I would store them individually cling filmed inside an air tight container

Thanks

Shaun


----------



## stone14

Traditional flapjacks are only oats, golden syrup and butter, maybe brown sugar, so I'd imagine which ever is the soonest use by date is aslong as they will last? So could last months if stored right. Dry and cool.


----------



## Ackee&amp;Saltfish

Airtight container should do you fine, you can even freeze them although I'm not sure if they'll taste any different


----------



## stone14

Atm I'm making them like this:

330g oats

200g butter (flora so good fats)

6 tbsp golden syrup

There not like what you get at the bakers tho  still havnt got a recipe to taste like a pro's lol


----------



## secondhandsoul

stone14 said:


> Atm I'm making them like this:
> 
> 330g oats
> 
> 200g butter (flora so good fats)
> 
> 6 tbsp golden syrup
> 
> There not like what you get at the bakers tho  still havnt got a recipe to taste like a pro's lol


That'll be the flora. No baker worth their salt would sub butter  you can't be far off the flavour though. There aren't many ingredients! Brown sugar and dried fruit always give it a kick. I chuck in peanut butter or chopped nuts to. Air tight container they'll keep fine for atleast a week.


----------



## L11

If you want them to taste like the bakers you need to use real butter and condensed milk... Personally I prefer experimenting with different flavours though I've made: peanut butter, apricot and almond, banana, cinnamon, honey and almond to name a few!


----------



## stone14

Ah ryt cool, was just thinking it would be a it healthier with flora than butter lol, also iv tried the peanut butter 1 a few times but always wanted the bakers taste, soft on the inside n chewy on the outside and crunchy on the edges mmmm haha


----------



## stone14

Didn't have enough gloden syrup so filled in the rest with a few squirts of honey, will see how they taste when there cooled.


----------



## stone14

Ok there cooled and there the best iv made so far. I used about a 60/40ratio of goldensyrup-to-honey for the sweetness, and a mix of 50/50 whole rolled oats and oatmeal (ground oats)
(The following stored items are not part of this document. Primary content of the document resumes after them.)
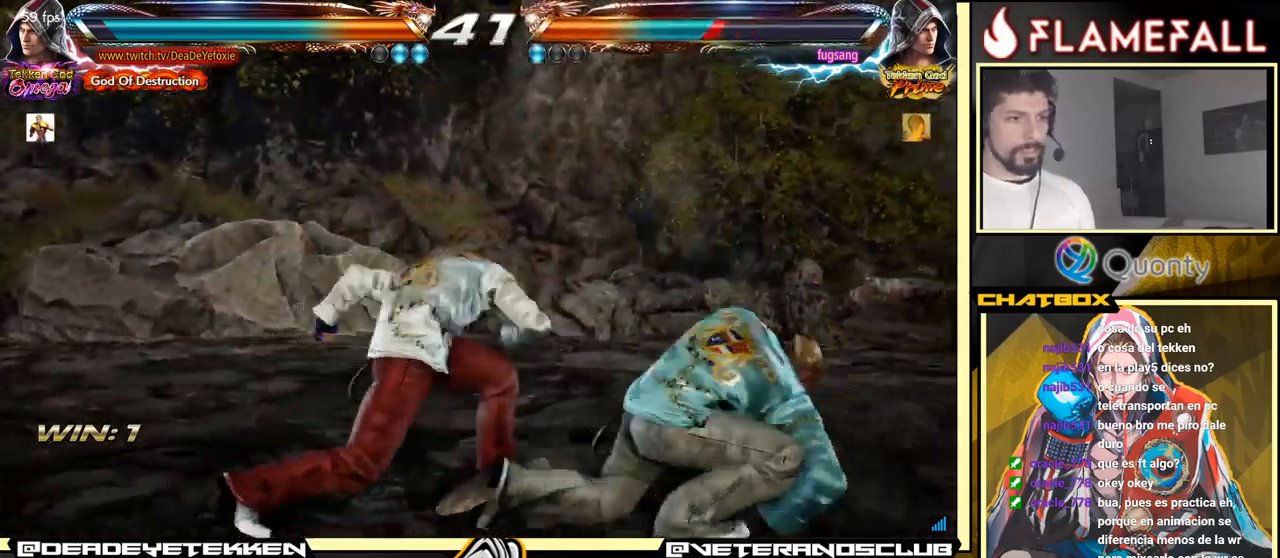
{"buttons": [], "left_stick": "center", "events": [[184, "left_stick", "center"]]}
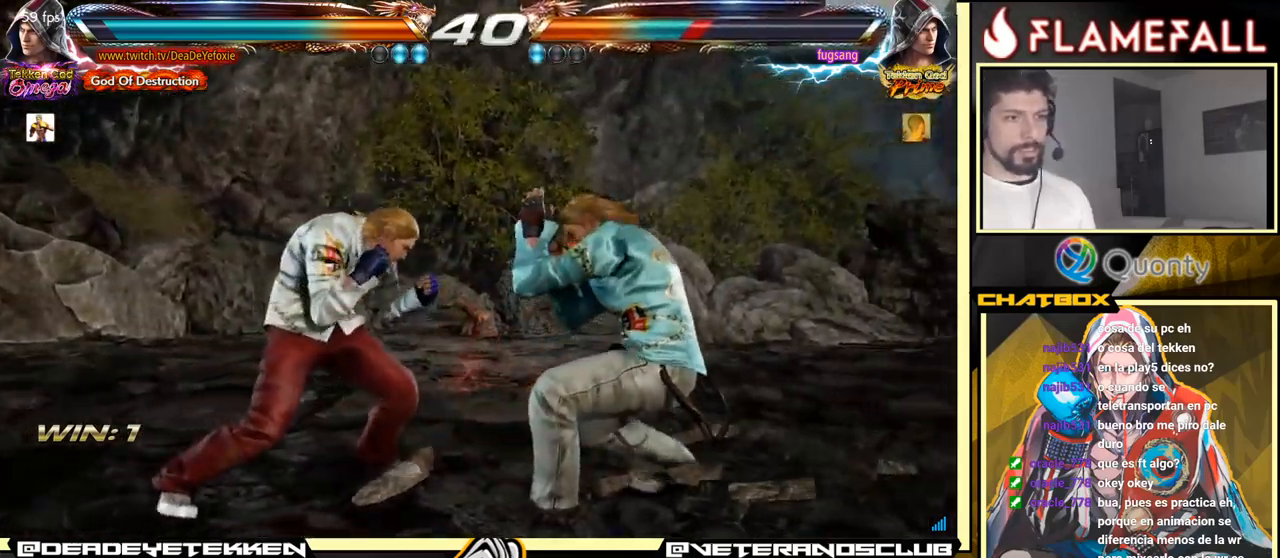
{"buttons": [], "left_stick": "left", "events": [[34, "left_stick", "down-left"], [184, "left_stick", "left"]]}
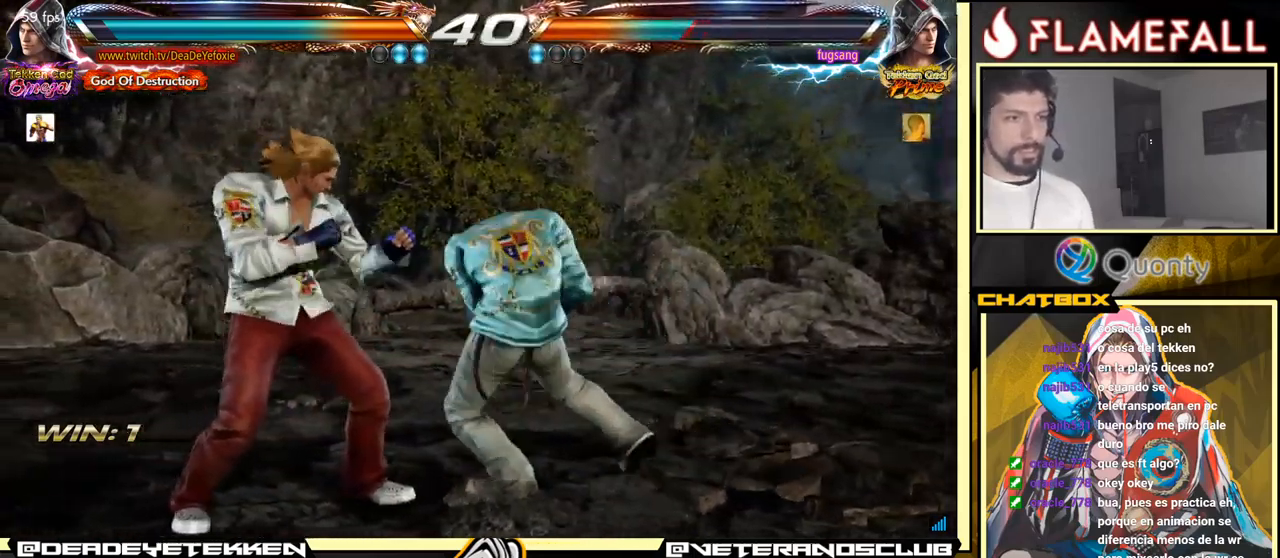
{"buttons": [], "left_stick": "left", "events": []}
180oC till lightbrown/brown on top, 1/2" thick, nice and soft and chewy ontop, abit crunchly like a buscuit on the sides.


----------



## mark_star

about 5mins around me


----------



## Jon.B

Should last ages if wrapped up properly and in an airtight container. I made a batch recently, were still ok after 4 weeks


----------



## BigTrev

In my house probably 2 mins tops.

Good tip here,,if you want them to taste like a traditional bakery just jump in the car til you find a good bakery


----------